Em sua clássica obra Jure belli ac pacis, datada de 1625, Hugo Grotius (1999) já tecia considerações sobre as formas de ressarcimento do dano por ato injusto de Estado. No entanto, a sistematização e codificação no plano internacional do princípio da responsabilidade internacional do Estado é questão recente no mundo jurídico, sobretudo no que tange à responsabilidade internacional por violação de norma garantidora de direitos humanos.

Hildebrando Accioly (1959) define a responsabilidade internacional como uma situação jurídica que tem por base o princípio segundo o qual, na comunidade das nações, bem como na sociedade civil, todos os membros da comunidade, em suas relações recíprocas, devem observar às regras de justiça e respeitar seus compromissos.

Nas relações internacionais, o princípio da responsabilidade internacional do Estado manifesta-se quando se constata a invasão da esfera juridicamente protegida de um Estado por outro. Trata-se de característica típica de “um sistema jurídico, como pretende ser o sistema internacional de regras de conduta, tendo seu fundamento de Direito Internacional no princípio da igualdade soberana entre os Estados” (RAMOS, 2004, p.67).

Nesses termos, o princípio da responsabilidade internacional do Estado surge como mecanismo de reparação de dano entre Estados soberanos, logo, trata-se de instrumento regulador de interesses e negócios entre Estados.

A codificação da responsabilidade internacional do Estado, no entanto, é algo bastante mais recente do que a própria sistemática da international accountability dos direitos humanos. Os tratados internacionais de proteção dos direitos humanos e as solenes declarações afirmavam e reafirmavam os valores, princípios e obrigações de respeitar o pactuado perante a sociedade internacional, desde a criação da Organização das Nações Unidas (1946) e a adoção da Declaração Universal dos Direitos Humanos (1948), no entanto, o estabelecimento de parâmetros para constatar a responsabilidade internacional do Estado somente começou ganhar contornos mais delineados em 2001, com a finalização do Projeto de Artigos sobre Responsabilidade do Estado por Ato Ilícito Internacional adotado pela Comissão de Direito Internacional da ONU (ONU, 2001).

O referido projeto, adotado pela Comissão de Direito Internacional da Organização das Nações Unidas, em sua 53ª sessão, em 2001, e submetido à Assembléia Geral das Nações Unidas em sua 56ª sessão, cujo texto é parte anexa da Resolução 56/83 da referida Assembléia Geral, datada de 12 de dezembro de 2001, é o instrumento internacional que representaria a codificação do instituto da responsabilidade internacional do Estado e selaria a mudança da lente orientadora da imputação ao Estado infrator da ordem jurídica internacional, não fora a resistência dos próprios Estados, que no seio das Nações Unidas, se encontram divididos entre convencionalistas imediatos, convencionalistas a longo prazo e não-convencionalistas.

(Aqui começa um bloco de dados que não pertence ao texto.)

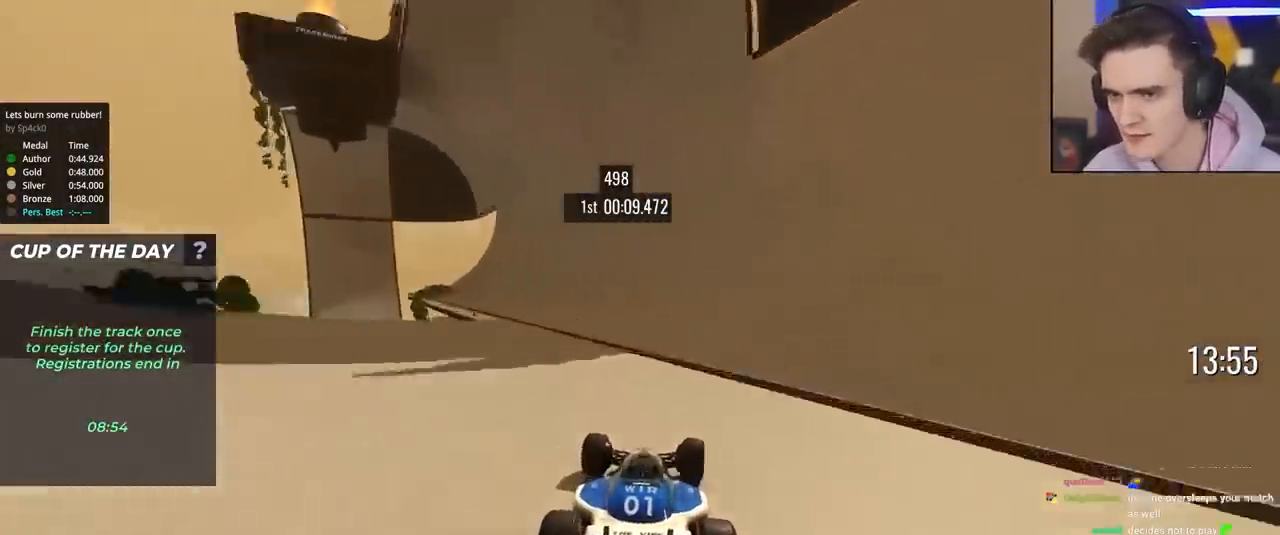
{"keys": ["right", "up"], "events": [[500, "right", "down"]]}
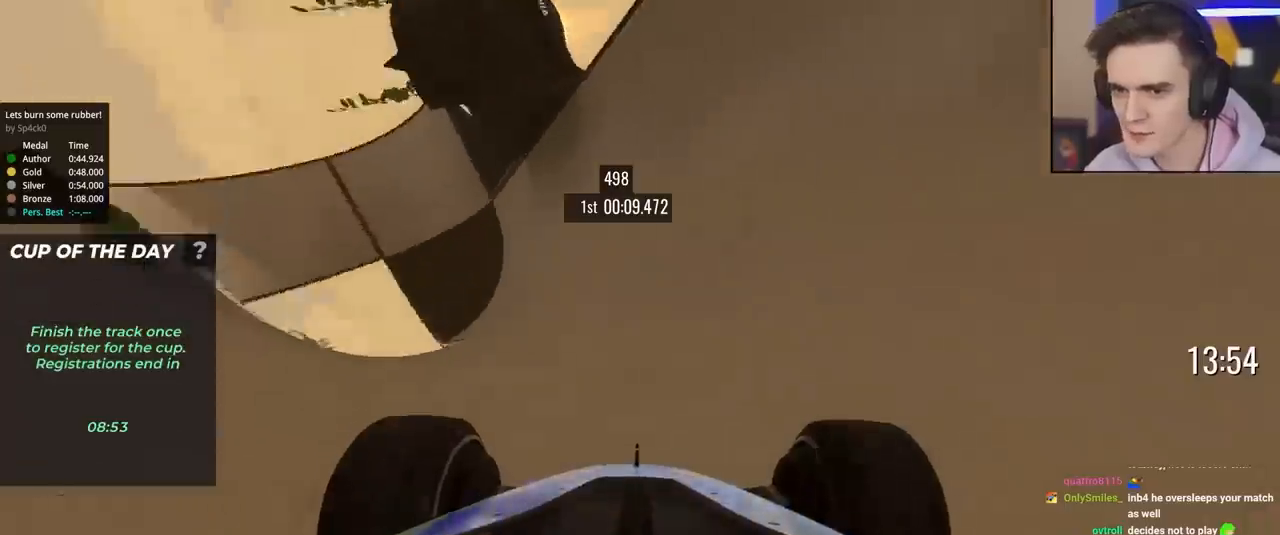
{"keys": ["up"], "events": [[33, "right", "up"], [233, "left", "down"], [317, "left", "up"]]}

O referido projeto, disposto em 59 artigos e estruturado em quatro partes, além de enunciar os princípios gerais que permitem identificar a responsabilidade do Estado, os elementos para sua constatação e a qualificação do fato como internacionalmente ilícito, trata ainda, das conseqüências jurídicas de um fato internacionalmente ilícito, as formas de sua reparação e enuncia os mecanismos de aplicabilidade da responsabilidade internacional do Estado (ONU, 2001).

Nos termos do projeto de artigos, todo ato internacionalmente ilícito do Estado implica a sua responsabilidade internacional, sendo considerado ato ilícito internacional todo comportamento, seja por ação ou omissão, atribuído a um Estado em virtude do direito

internacional, que se constitua em uma violação de obrigação internacionalmente assumida tratado internacional (ONU, 2001).

Afirma ainda o documento que todo comportamento, seja de órgão de Estado, seja de pessoa ou de entidade habilitada ao exercício de prerrogativas de poder público, é considerado um ato de Estado, logo sujeito às conseqüências jurídicas enunciadas na mencionada Convenção (ONU, 2001).

Com efeito, alguns dispositivos do projeto merecem especial atenção por revelarem características bastante peculiares que parecem corroborar a tese de que o princípio da responsabilidade internacional do Estado não tangencia o sistema normativo internacional no que diz respeito aos direitos humanos e, nem tampouco aqueles de ordem econômica, social e cultural previstos no Pacto Internacional de 1966.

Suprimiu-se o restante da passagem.